Pero la causa más importante del aumento de la desigualdad ha sido una mezcla de los cambios que han tenido lugar en el mercado de trabajo y en las tendencias de la economía global. Las nuevas tecnologías y una creciente concurrencia por parte de países en desarrollo con bajos salarios han provocado en los países industrializados un descenso relativo de la demanda de mano de obra no cualificada en comparación con la de trabajadores con educación. Así, la ventaja salarial de un joven norteamericano de 25-34 años con educación universitaria respecto a otro que sólo completó la enseñanza secundaria ha crecido un 30% en la última década.
¿Por qué en Europa continental los cambios han sido mucho menores? Porque en Estados Unidos y Gran Bretaña la desregulación ha permitido que las fuerzas de mercado jugaran a fondo su papel. En cambio, en Europa continental las negociaciones laborales centralizadas y la existencia de sindicatos más fuertes y de salarios mínimos más altos han sostenido la retribución de los que ganan menos.
En Norteamérica, el segundo motivo más importante del aumento de la desigualdad ha sido el cambio en la estructura familiar. En 1950 la mayoría de los hogares contaban con dos padres, de los que sólo uno trabajaba. Ahora las diferencias sociales son mayores entre los hogares donde los dos padres trabajan y las familias monoparentales sin empleo. Entre el 20% más pobre de los hogares, la proporción de familias a cargo de una mujer sola se ha duplicado en los últimos 40 años hasta alcanzar un 35%. En cambio, el 20% más rico de los hogares está cada vez más dominado por parejas donde los dos trabajan y tienen ingresos altos.
Justicia y eficiencia
Si las diferencias de renta se consideran un reflejo de las recompensas establecidas para lograr el máximo de eficiencia económica, entonces toda acción redistributiva del gobierno perjudicará la eficiencia. Pero un pequeño aunque creciente número de economistas está poniendo en duda este dilema entre eficiencia e igualdad.
Sus estudios sugieren que, en las sociedades menos igualitarias, el temor a los conflictos sociales y políticos puede llevar al gobierno a adoptar políticas que obstaculizan el crecimiento. Otros estudios descubren que la productividad ha crecido más en sociedades más igualitarias como Japón, Alemania y Suecia. Estos autores advierten que las sociedades con mayores desigualdades tienen también más problemas sanitarios, crimen y tensiones sociales, todo lo cual es una traba al crecimiento. Pero las correlaciones estadísticas no equivalen por sí solas a una causa.
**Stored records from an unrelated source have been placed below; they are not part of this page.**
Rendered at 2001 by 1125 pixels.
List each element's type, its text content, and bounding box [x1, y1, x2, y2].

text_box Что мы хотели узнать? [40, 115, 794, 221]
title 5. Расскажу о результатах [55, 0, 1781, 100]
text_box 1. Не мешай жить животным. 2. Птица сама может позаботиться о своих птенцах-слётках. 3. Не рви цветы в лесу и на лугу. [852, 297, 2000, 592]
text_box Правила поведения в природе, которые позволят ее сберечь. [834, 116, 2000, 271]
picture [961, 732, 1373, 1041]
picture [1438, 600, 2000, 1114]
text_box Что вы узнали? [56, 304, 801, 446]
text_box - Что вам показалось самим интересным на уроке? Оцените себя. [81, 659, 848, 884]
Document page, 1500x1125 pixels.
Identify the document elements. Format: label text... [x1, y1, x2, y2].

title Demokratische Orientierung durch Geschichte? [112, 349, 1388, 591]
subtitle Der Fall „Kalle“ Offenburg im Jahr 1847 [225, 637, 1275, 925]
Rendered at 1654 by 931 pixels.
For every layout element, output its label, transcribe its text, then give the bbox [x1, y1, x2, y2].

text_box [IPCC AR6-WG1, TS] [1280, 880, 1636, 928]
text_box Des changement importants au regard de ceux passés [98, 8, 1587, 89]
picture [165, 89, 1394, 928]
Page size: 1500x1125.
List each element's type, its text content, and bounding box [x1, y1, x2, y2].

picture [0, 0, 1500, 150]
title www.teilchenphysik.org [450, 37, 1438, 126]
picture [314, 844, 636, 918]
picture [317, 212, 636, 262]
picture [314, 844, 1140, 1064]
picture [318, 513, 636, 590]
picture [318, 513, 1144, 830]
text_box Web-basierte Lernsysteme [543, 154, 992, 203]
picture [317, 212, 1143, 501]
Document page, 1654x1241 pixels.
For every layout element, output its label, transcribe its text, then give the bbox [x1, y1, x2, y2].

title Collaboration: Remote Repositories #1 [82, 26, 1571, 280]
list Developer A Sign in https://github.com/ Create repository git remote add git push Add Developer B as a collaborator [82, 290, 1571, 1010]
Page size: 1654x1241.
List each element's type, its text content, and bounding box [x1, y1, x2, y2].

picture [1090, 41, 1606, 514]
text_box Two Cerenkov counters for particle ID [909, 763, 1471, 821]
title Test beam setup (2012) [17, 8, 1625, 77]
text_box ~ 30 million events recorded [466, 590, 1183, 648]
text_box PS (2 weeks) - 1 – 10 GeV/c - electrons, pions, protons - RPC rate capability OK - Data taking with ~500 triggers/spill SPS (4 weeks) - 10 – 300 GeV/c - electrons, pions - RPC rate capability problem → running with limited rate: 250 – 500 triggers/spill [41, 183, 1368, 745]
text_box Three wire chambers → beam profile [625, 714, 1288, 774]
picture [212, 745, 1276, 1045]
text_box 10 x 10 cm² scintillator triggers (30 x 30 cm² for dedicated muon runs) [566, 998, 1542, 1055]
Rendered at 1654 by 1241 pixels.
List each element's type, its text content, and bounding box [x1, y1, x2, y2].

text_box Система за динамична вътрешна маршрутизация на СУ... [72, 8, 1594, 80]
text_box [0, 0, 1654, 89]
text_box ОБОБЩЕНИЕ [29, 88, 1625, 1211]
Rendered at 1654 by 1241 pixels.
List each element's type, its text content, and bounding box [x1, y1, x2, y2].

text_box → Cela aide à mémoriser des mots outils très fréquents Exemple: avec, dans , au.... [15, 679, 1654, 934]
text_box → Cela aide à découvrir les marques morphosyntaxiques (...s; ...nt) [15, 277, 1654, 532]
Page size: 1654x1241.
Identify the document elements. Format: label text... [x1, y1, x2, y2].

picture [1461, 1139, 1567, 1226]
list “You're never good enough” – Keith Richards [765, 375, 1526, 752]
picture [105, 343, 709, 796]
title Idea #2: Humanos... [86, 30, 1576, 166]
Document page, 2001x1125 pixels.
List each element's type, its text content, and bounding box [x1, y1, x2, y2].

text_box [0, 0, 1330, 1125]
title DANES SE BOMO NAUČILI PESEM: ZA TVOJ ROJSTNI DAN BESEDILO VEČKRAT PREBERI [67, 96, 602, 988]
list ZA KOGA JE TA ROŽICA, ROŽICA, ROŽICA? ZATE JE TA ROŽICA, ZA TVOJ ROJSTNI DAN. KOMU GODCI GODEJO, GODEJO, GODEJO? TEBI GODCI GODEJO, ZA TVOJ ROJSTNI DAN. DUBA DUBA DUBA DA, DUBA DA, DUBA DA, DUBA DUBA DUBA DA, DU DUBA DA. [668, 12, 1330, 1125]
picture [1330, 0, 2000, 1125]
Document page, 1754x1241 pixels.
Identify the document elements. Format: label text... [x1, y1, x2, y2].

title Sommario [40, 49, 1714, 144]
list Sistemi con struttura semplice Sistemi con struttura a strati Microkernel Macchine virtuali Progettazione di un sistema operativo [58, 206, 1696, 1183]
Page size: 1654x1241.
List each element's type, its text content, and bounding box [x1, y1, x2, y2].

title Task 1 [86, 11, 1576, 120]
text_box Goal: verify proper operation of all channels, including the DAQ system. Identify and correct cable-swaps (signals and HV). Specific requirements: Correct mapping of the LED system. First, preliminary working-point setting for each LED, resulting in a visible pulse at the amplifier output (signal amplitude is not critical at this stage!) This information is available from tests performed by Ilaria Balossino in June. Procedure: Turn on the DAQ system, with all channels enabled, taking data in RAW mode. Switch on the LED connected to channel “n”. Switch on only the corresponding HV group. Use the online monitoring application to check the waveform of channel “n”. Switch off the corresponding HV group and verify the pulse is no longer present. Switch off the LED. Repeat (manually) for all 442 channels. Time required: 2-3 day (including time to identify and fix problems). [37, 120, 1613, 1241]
Quizá la mejor lección de estos nuevos estudios es que, si bien algunas políticas redistributivas -como los altos tipos impositivos- obstaculizan el crecimiento, puede haber otras políticas, como facilitar el acceso a una buena educación, que favorezcan tanto la equidad como el crecimiento. Aunque estas políticas no garantizan una mayor igualdad de renta, sí amplían la igualdad de oportunidades. Del mismo modo, suplementos de renta para los peor pagados (por ejemplo, a través de exenciones fiscales) son ayudas más eficaces que el salario mínimo.